WHAT IS EXPECTED
Leave out the pictures, then output the lines of the records below from the first through the one containing "left shoulder: (967, 602)".

ENTRIES SUPPLIED
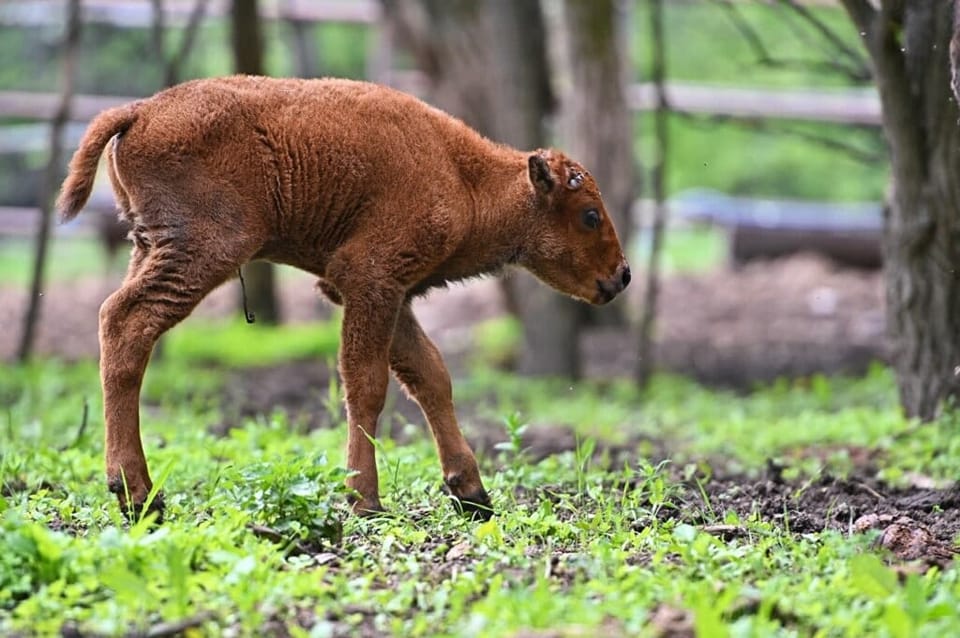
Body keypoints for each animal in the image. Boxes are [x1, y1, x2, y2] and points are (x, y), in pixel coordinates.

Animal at [58, 76, 632, 524]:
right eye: (589, 214)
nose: (622, 276)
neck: (462, 174)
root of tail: (140, 110)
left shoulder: (392, 295)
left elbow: (432, 378)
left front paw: (472, 495)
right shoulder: (368, 281)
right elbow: (368, 385)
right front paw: (365, 501)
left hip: (149, 246)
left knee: (117, 322)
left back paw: (140, 497)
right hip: (203, 252)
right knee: (126, 323)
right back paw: (138, 495)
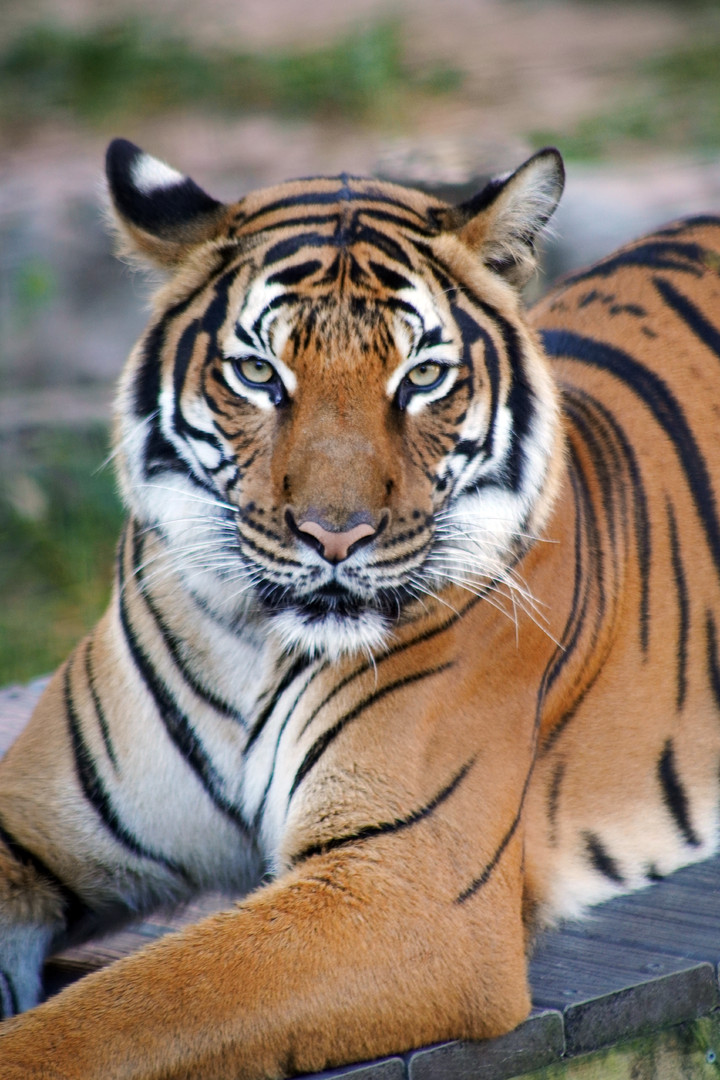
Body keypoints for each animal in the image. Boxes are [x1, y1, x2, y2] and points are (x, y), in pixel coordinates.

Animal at [1, 137, 720, 1080]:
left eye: (422, 377)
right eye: (259, 373)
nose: (334, 536)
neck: (252, 642)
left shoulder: (402, 886)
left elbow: (118, 1013)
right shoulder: (34, 828)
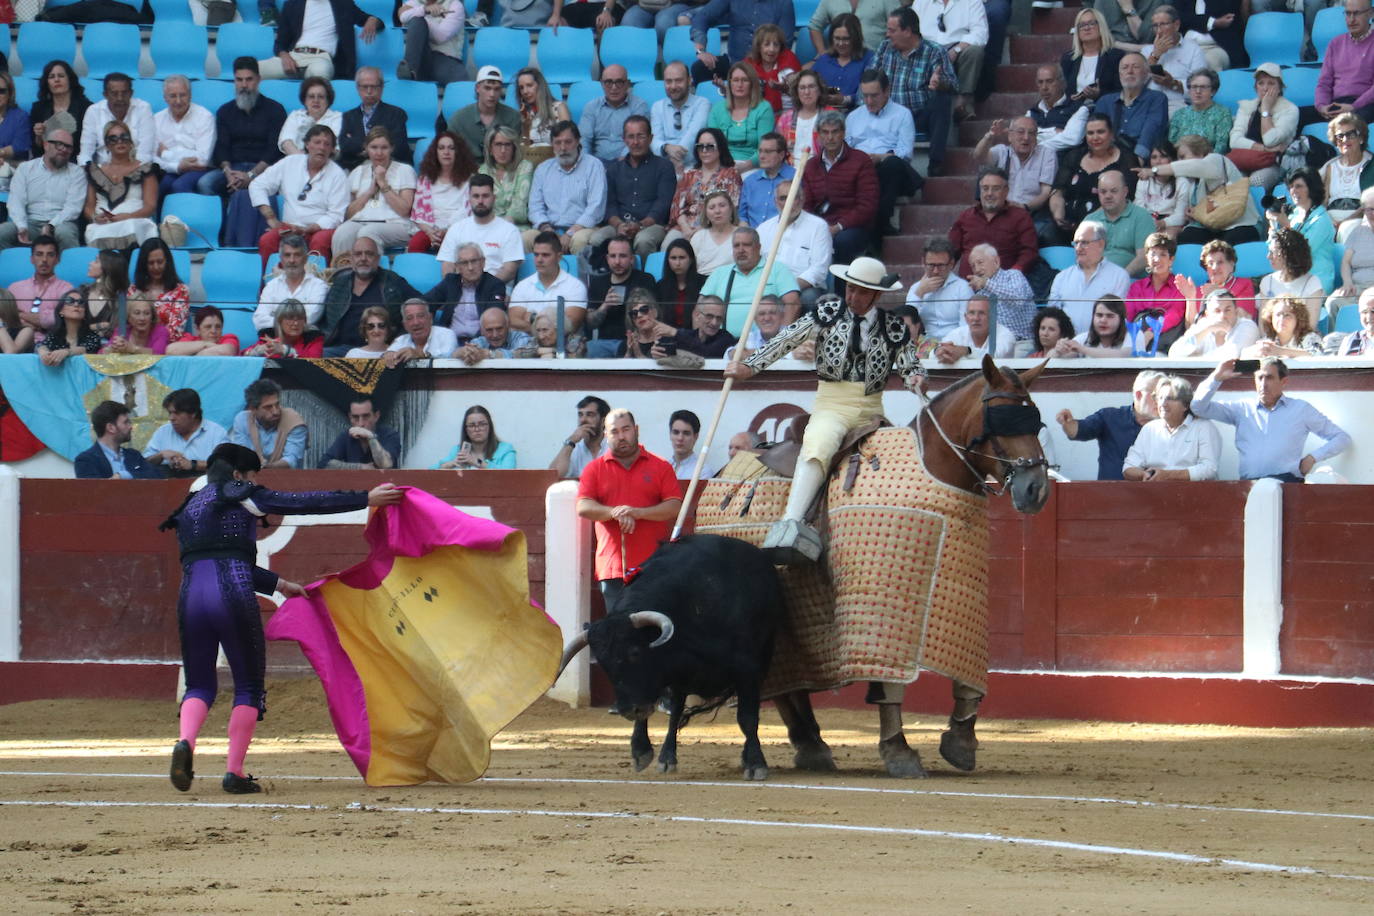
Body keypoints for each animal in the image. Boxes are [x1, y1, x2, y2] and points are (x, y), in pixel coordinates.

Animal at [552, 538, 780, 780]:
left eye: (635, 652)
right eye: (604, 664)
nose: (626, 710)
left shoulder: (748, 670)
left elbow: (747, 717)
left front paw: (755, 763)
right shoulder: (667, 675)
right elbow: (663, 710)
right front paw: (641, 751)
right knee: (676, 711)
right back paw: (667, 757)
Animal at [774, 354, 1049, 780]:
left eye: (1036, 424)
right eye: (1000, 421)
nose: (1036, 490)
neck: (935, 468)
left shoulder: (967, 602)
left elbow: (970, 676)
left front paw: (960, 742)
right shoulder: (881, 610)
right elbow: (890, 685)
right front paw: (899, 752)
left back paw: (812, 744)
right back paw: (811, 745)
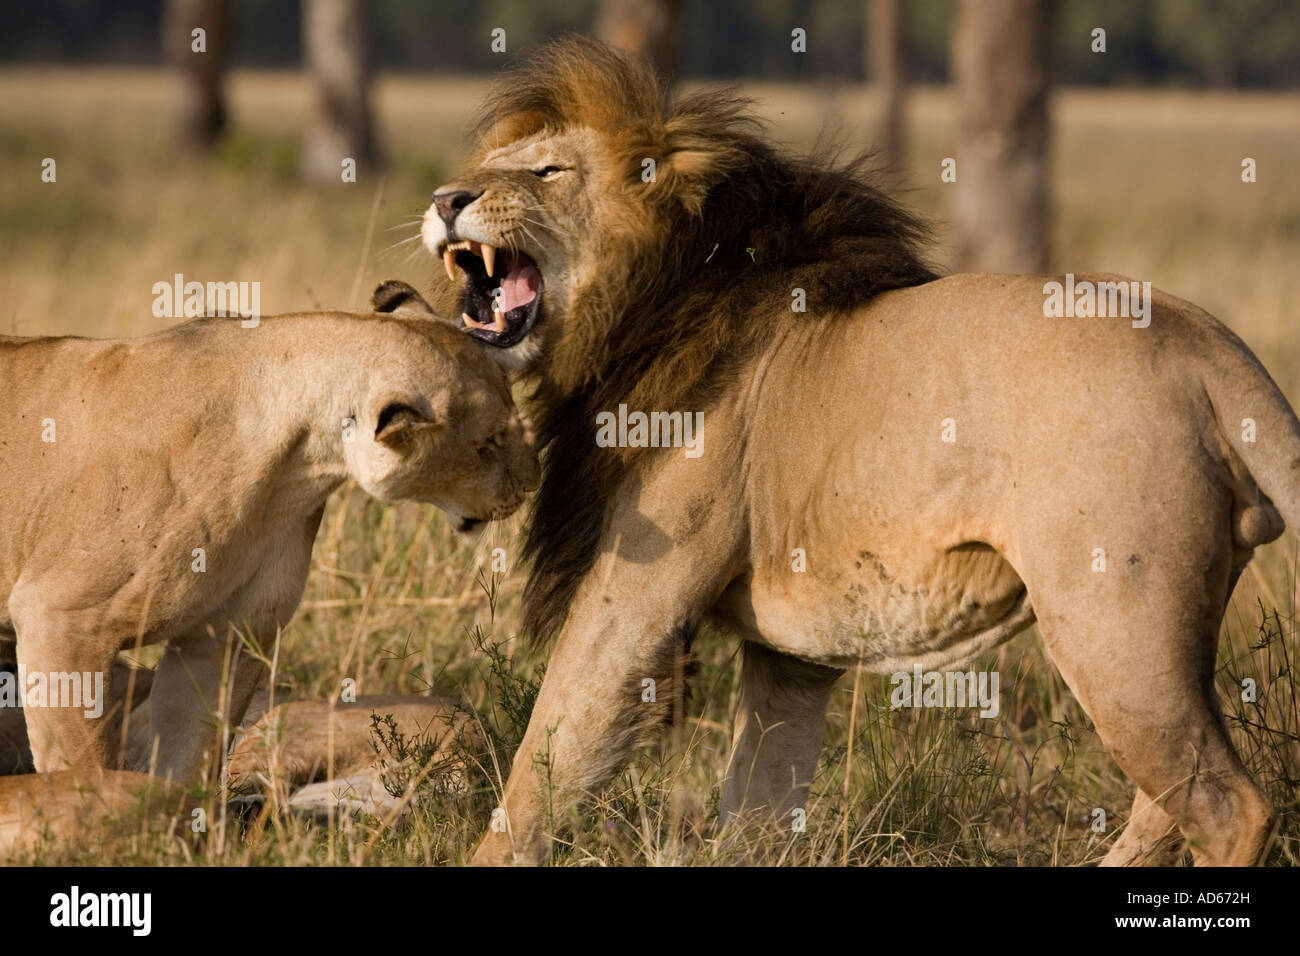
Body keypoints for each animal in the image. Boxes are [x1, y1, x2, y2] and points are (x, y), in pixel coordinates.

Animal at [0, 304, 538, 788]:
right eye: (489, 441)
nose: (531, 483)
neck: (293, 468)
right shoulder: (62, 621)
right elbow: (84, 769)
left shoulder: (226, 635)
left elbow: (188, 764)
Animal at [415, 37, 1300, 867]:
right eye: (485, 171)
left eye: (548, 171)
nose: (445, 199)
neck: (645, 307)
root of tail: (1212, 349)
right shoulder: (788, 656)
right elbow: (760, 799)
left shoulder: (636, 597)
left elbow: (549, 753)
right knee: (1169, 802)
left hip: (1113, 621)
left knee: (1230, 806)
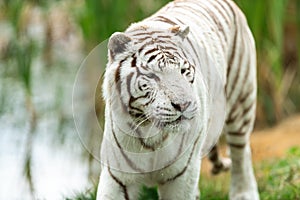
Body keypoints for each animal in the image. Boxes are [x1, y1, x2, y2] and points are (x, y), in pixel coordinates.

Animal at [97, 0, 258, 200]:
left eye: (182, 71)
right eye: (152, 75)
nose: (183, 105)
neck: (151, 135)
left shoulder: (181, 174)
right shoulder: (118, 176)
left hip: (241, 98)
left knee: (240, 150)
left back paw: (244, 193)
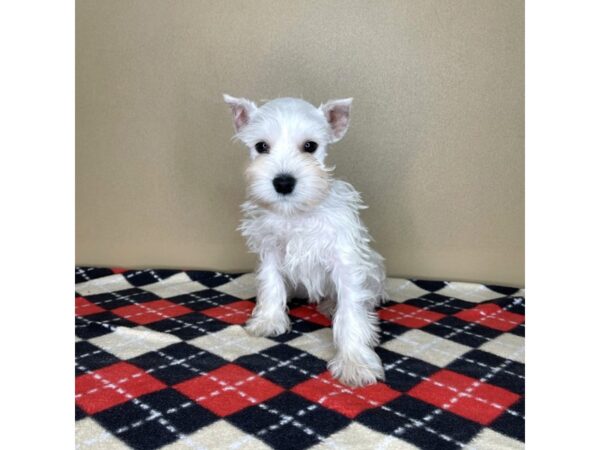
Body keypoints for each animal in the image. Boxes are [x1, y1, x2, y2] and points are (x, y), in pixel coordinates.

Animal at [224, 95, 384, 386]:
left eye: (310, 146)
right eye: (261, 146)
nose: (283, 182)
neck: (296, 214)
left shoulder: (345, 261)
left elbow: (351, 311)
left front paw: (354, 362)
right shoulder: (270, 250)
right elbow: (271, 284)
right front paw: (268, 320)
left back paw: (332, 304)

RESPONSE TO THIS EXERCISE
Body keypoints for each animal in the image. Boxes are [x1, y1, x2, y2] and points are (x, y), in pixel coordinates.

Animal at [58, 76, 632, 524]:
right eye: (589, 214)
nose: (622, 276)
neck: (462, 174)
root of tail: (140, 110)
left shoulder: (392, 295)
left elbow: (432, 378)
left front paw: (472, 495)
right shoulder: (368, 281)
right elbow: (368, 385)
right front paw: (365, 501)
left hip: (149, 246)
left knee: (117, 322)
left back paw: (140, 497)
right hip: (203, 252)
right knee: (126, 323)
right back paw: (138, 495)
Body keypoints for each animal in the image. Boxes are [x1, y1, x2, y2] and points are (x, y), in pixel coordinates.

Animal at [1, 137, 720, 1080]:
left eye: (422, 377)
right eye: (259, 373)
nose: (334, 536)
neck: (252, 642)
left shoulder: (402, 886)
left elbow: (118, 1013)
right shoulder: (34, 828)
Body keypoints for each animal in the image. Boxes are [x1, y1, x2, y2] and points are (x, y), in pixel coordinates.

Animal at [552, 538, 780, 780]:
left eye: (635, 652)
right eye: (604, 664)
nose: (626, 710)
left shoulder: (748, 670)
left elbow: (747, 717)
left front paw: (755, 763)
right shoulder: (667, 675)
right elbow: (663, 710)
right front paw: (641, 751)
right knee: (676, 711)
right back paw: (667, 757)
Animal at [774, 354, 1049, 780]:
left eye: (1036, 424)
right eye: (1000, 421)
nose: (1036, 490)
neck: (935, 468)
left shoulder: (967, 602)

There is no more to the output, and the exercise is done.